Camera metadata records
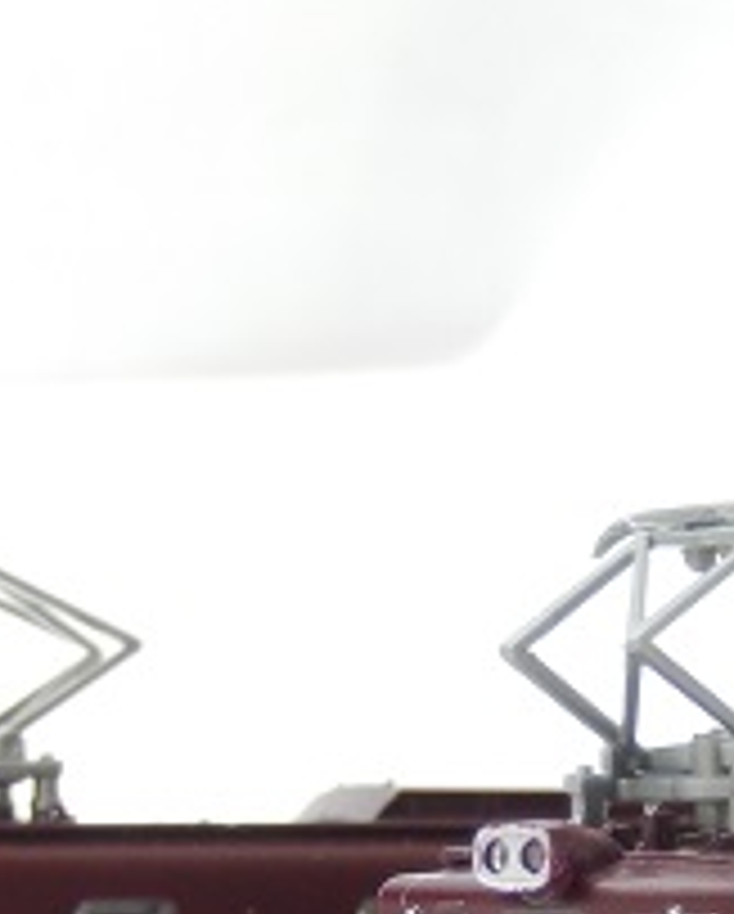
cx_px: 680
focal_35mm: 245
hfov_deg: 6.3
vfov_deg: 7.8
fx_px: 6638
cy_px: 1009
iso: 200
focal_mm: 15.2
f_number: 5.1
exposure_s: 1/1.6
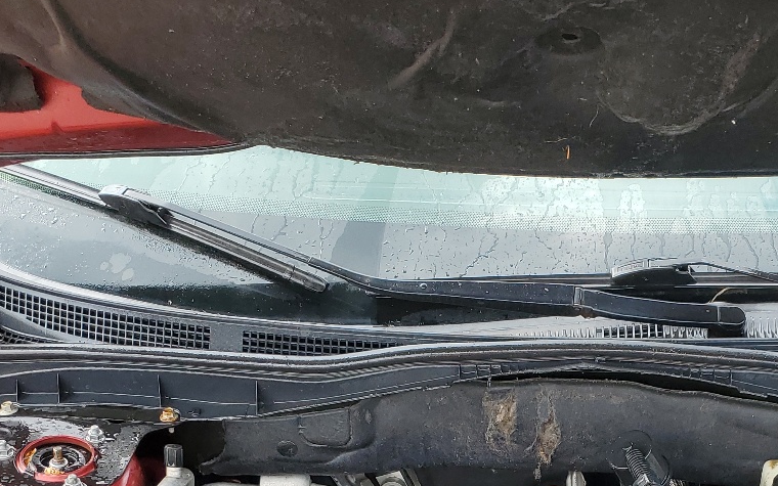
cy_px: 584
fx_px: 1230
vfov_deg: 20.9
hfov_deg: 34.3
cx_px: 590
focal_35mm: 58
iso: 50
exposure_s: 1/385
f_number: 1.5
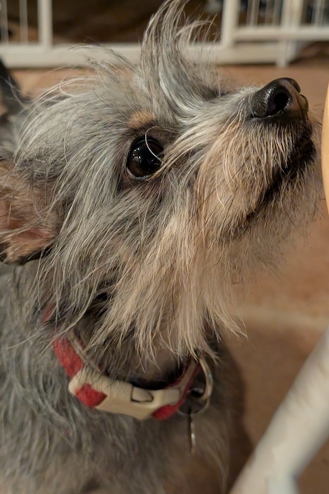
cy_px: 245
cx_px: 142
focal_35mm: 52
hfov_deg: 26.0
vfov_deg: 38.2
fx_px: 713
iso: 1755
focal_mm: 6.9
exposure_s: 1/120
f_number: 1.68
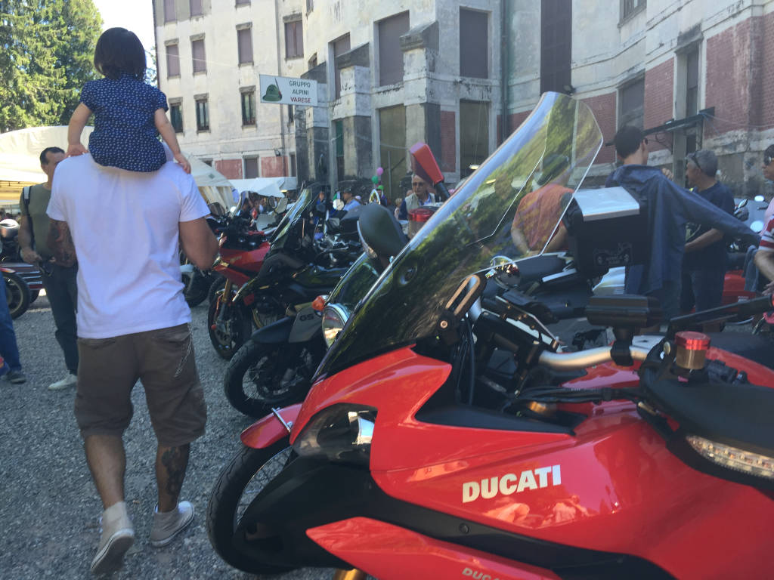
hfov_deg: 61.7
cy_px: 290
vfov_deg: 48.2
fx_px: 648
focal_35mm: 29
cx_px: 387
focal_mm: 4.15
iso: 32
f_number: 2.2
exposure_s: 1/173
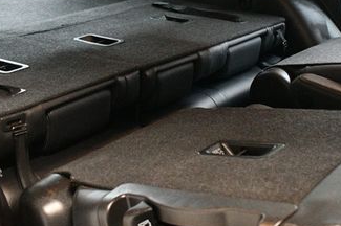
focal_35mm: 67
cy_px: 77
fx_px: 634
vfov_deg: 20.2
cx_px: 193
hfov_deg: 30.1
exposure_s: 1/60
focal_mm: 23
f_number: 3.8
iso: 5600
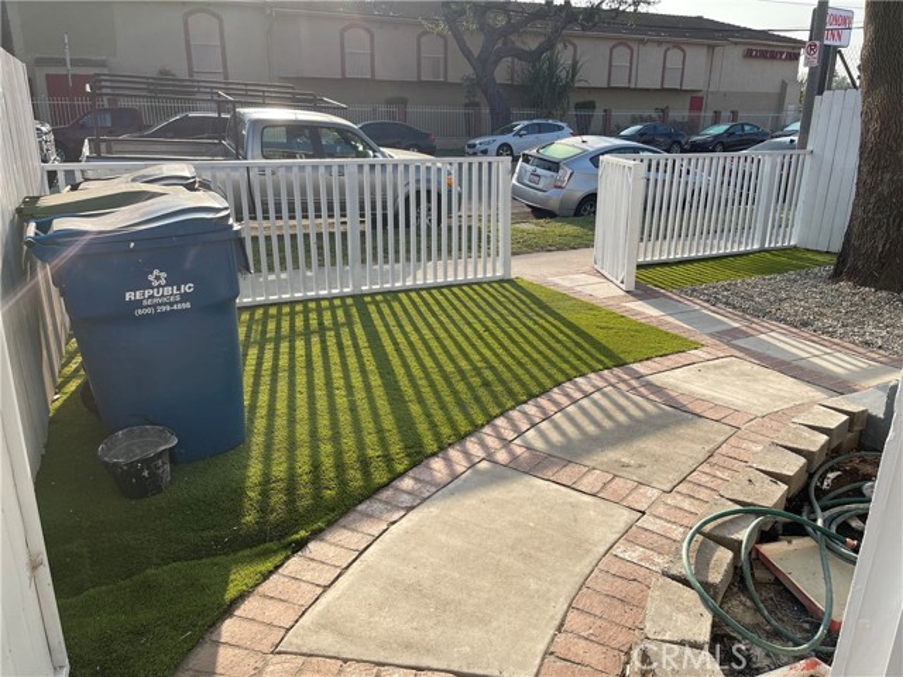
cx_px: 452
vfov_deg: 53.1
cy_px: 338
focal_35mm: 26
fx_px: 678
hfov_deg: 67.3
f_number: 1.6
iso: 32
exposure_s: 1/1642
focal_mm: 5.1
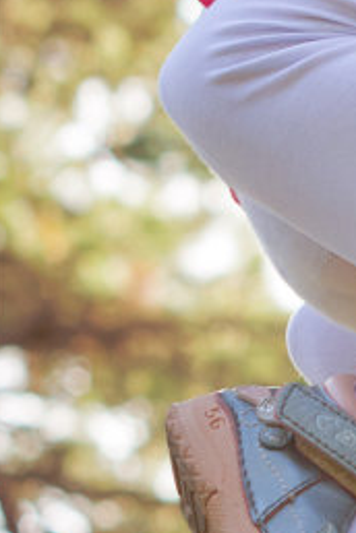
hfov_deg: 4.3
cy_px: 531
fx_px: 4598
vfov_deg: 6.6
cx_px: 1094
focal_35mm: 310
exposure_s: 1/320
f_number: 4.5
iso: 640
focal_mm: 50
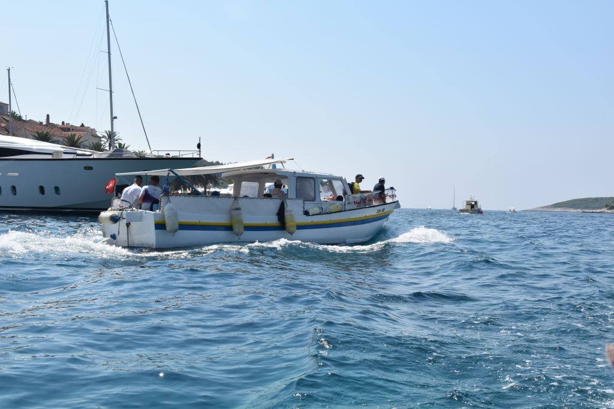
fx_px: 716
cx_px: 307
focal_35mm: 42
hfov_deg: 46.4
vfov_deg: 31.9
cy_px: 204
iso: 200
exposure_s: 1/400
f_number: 10
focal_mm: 28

→ **Work request**: When you reproduce the data shown above, keep each line exact and omit every picture.

→ **Result below**:
cx_px: 680
focal_35mm: 245
hfov_deg: 6.3
vfov_deg: 7.8
fx_px: 6638
cy_px: 1009
iso: 200
focal_mm: 15.2
f_number: 5.1
exposure_s: 1/1.6
cy_px: 584
fx_px: 1230
vfov_deg: 20.9
hfov_deg: 34.3
cx_px: 590
focal_35mm: 58
iso: 50
exposure_s: 1/385
f_number: 1.5
cy_px: 245
cx_px: 142
focal_35mm: 52
hfov_deg: 26.0
vfov_deg: 38.2
fx_px: 713
iso: 1755
focal_mm: 6.9
exposure_s: 1/120
f_number: 1.68
hfov_deg: 61.7
cy_px: 290
vfov_deg: 48.2
fx_px: 648
focal_35mm: 29
cx_px: 387
focal_mm: 4.15
iso: 32
f_number: 2.2
exposure_s: 1/173
focal_35mm: 67
cy_px: 77
fx_px: 634
vfov_deg: 20.2
cx_px: 193
hfov_deg: 30.1
exposure_s: 1/60
focal_mm: 23
f_number: 3.8
iso: 5600
cx_px: 452
vfov_deg: 53.1
cy_px: 338
focal_35mm: 26
fx_px: 678
hfov_deg: 67.3
f_number: 1.6
iso: 32
exposure_s: 1/1642
focal_mm: 5.1
hfov_deg: 4.3
cy_px: 531
fx_px: 4598
vfov_deg: 6.6
cx_px: 1094
focal_35mm: 310
exposure_s: 1/320
f_number: 4.5
iso: 640
focal_mm: 50
fx_px: 716
cx_px: 307
focal_35mm: 42
hfov_deg: 46.4
vfov_deg: 31.9
cy_px: 204
iso: 200
exposure_s: 1/400
f_number: 10
focal_mm: 28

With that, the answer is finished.